Shift_jis encoding issue?

Not sure what’s happening here:

I have a yml file with the following

address_1: ‘e$BOB2N;38)OB2N;3;Te(B’

I’m loading this into a structure (@test_data) and then accessing it to
insert the values into text_fields in ie through watir. So basically I’m
relying on a few thousand dependencies :0

In VIM, the value in the yml file is correct, but when I print out the
value to the cmd prompt, I get :

“\230a\211\314\216R\214\247\230a\211\314\216R\216s”

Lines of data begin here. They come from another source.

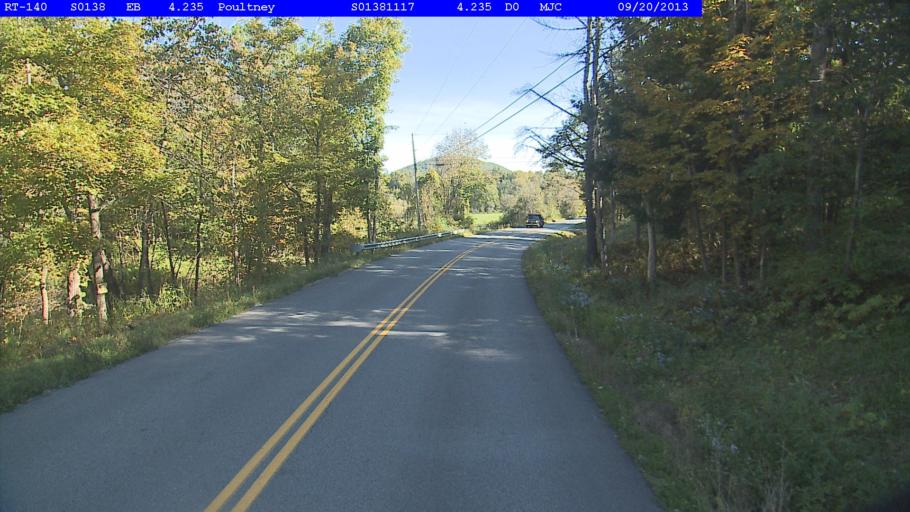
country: US
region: Vermont
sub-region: Rutland County
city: Poultney
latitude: 43.5052
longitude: -73.1764
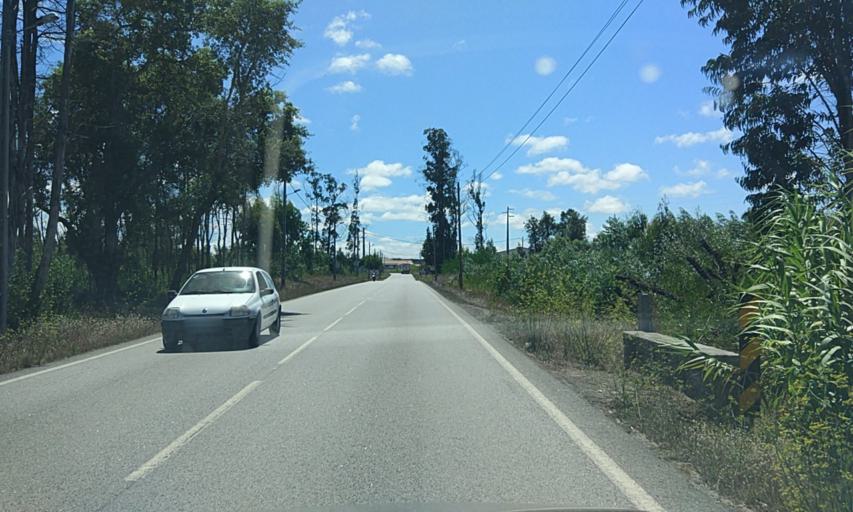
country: PT
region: Coimbra
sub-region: Mira
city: Mira
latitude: 40.4053
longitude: -8.7355
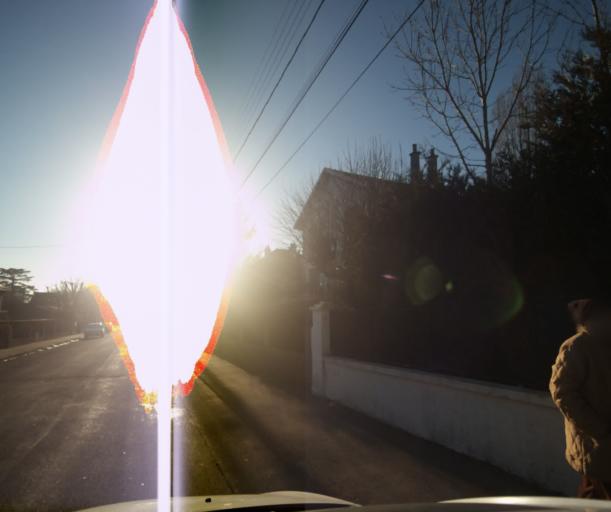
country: FR
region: Franche-Comte
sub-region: Departement du Doubs
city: Besancon
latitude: 47.2595
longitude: 6.0357
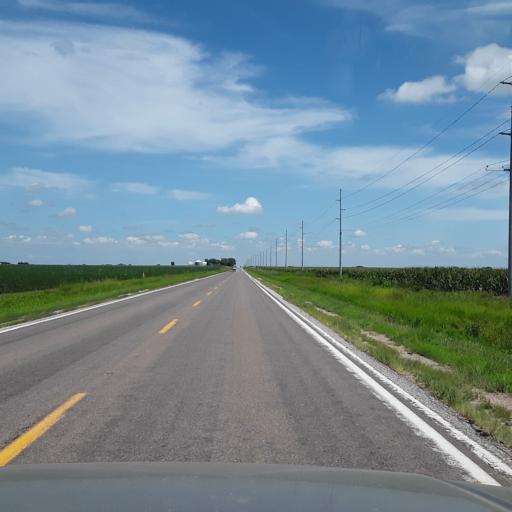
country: US
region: Nebraska
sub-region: York County
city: York
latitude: 40.9315
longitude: -97.4063
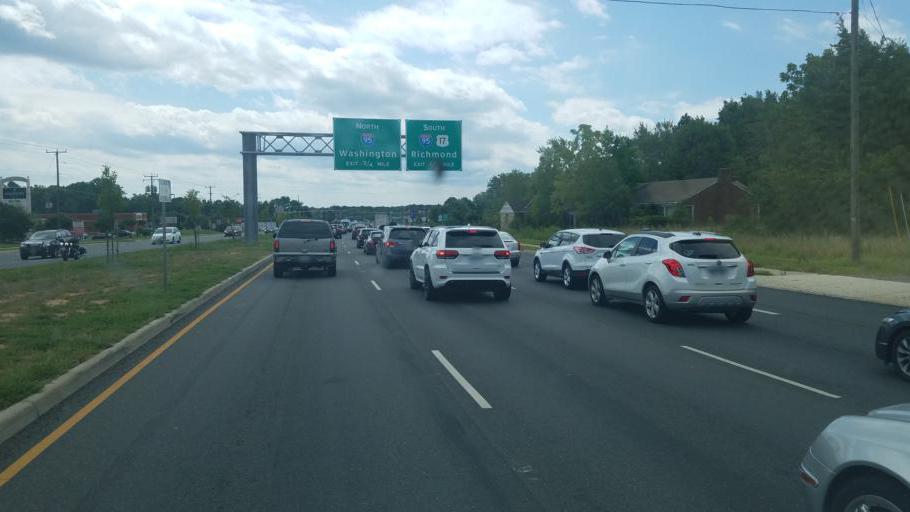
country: US
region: Virginia
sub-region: Stafford County
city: Falmouth
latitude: 38.3493
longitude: -77.5030
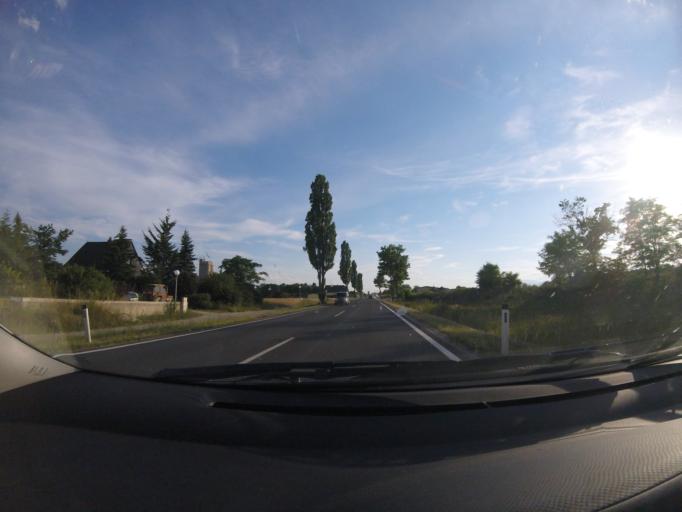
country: AT
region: Lower Austria
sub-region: Politischer Bezirk Wiener Neustadt
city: Lichtenworth
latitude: 47.8428
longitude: 16.2855
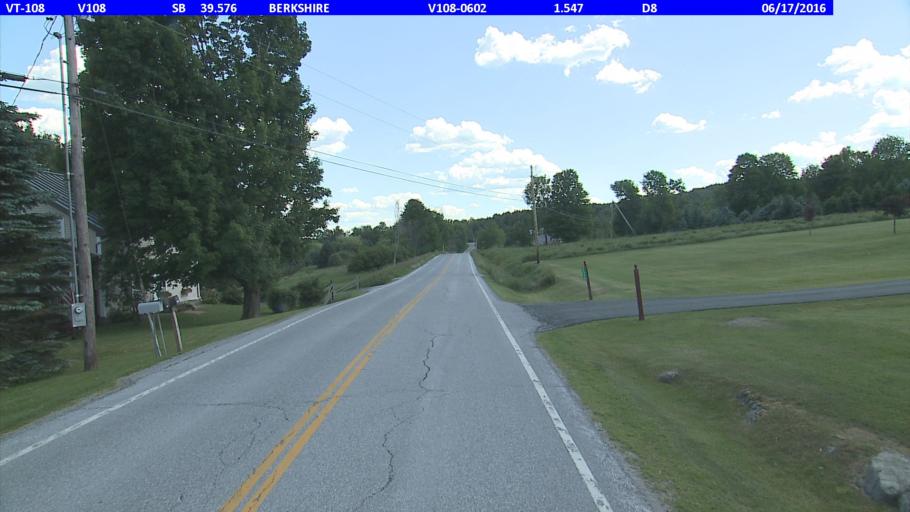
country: US
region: Vermont
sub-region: Franklin County
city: Enosburg Falls
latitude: 44.9469
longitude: -72.8132
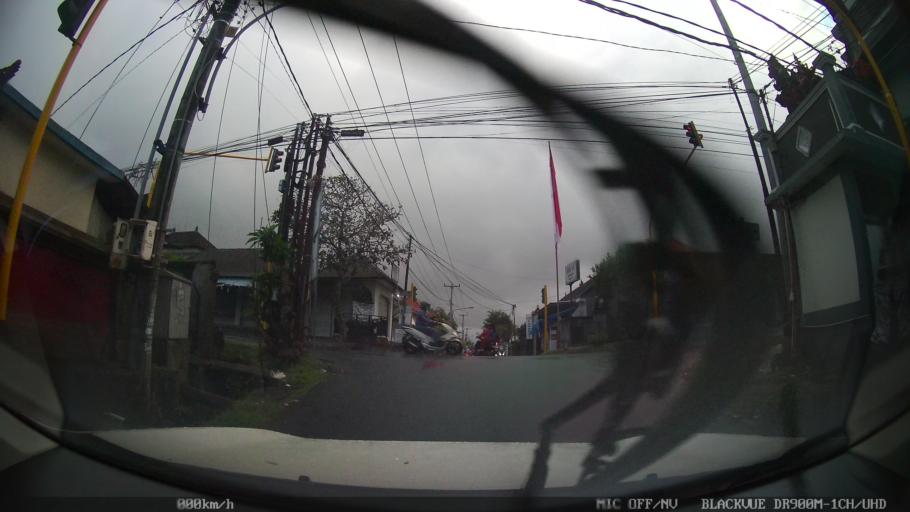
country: ID
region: Bali
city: Banjar Batur
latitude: -8.5990
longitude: 115.2188
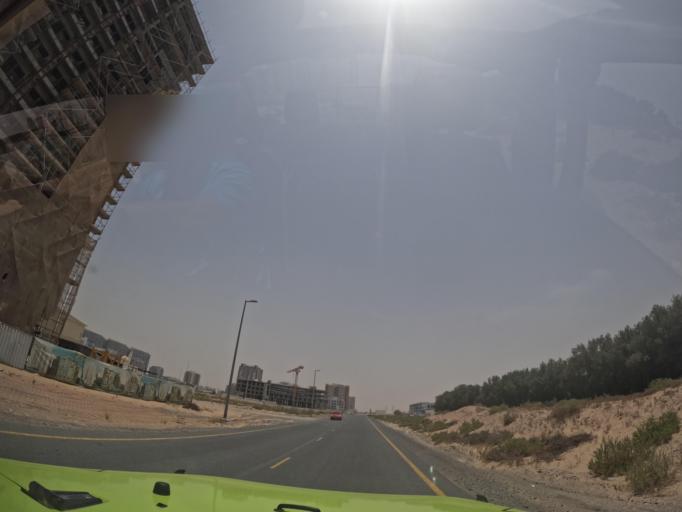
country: AE
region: Dubai
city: Dubai
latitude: 25.0924
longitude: 55.3741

Which looks like a classic encoding issue (using 3 byte rather than 2 or
vice-versa).

Given that Ruby hails from Japan, I’d have thought that someone has seen
something similar to this and would have a work-around/solution.
Googling hasn’t provided me with anything so far. Right now I’m not sure
if this is a YAML/Syck issue, a Ruby issue, a or Windows issue. I have
installed the Japanese laguage pack on windows and all the text from the
server is displayed correctly in IE, so my guess is that Windows is
configured correctly. As I mentioned, VIM is displaying the text
correctly, so it seems to be saved to the file-system using the correct
encoding, but after reading using YAML it doesn’t appear to be using the
same encoding…

I’ve just tried require ‘jcode’ to see if this resolves it - so far no
luck

Any help greatly appreciated

Thanks
KEv

Ok, some more info:

$KCODE = ‘SHIFT_JIS’
require ‘jcode’

semi-works!

I can print the correct value out to the cmd prompt with a simple:
p @test_data[‘pg_401’][‘address_1’]

However with:
@@ie.text_field(:id,
@test_data[‘pg_401’][‘address_1_field’]).set(@test_data[‘pg_401’][‘address_1’])

I’m getting garbage. Now I’ve just tested copy/paste manually into ie
and that works fine, so it looks like YAML/Syck is off the hook and now
it seems to be more of a Watir problem.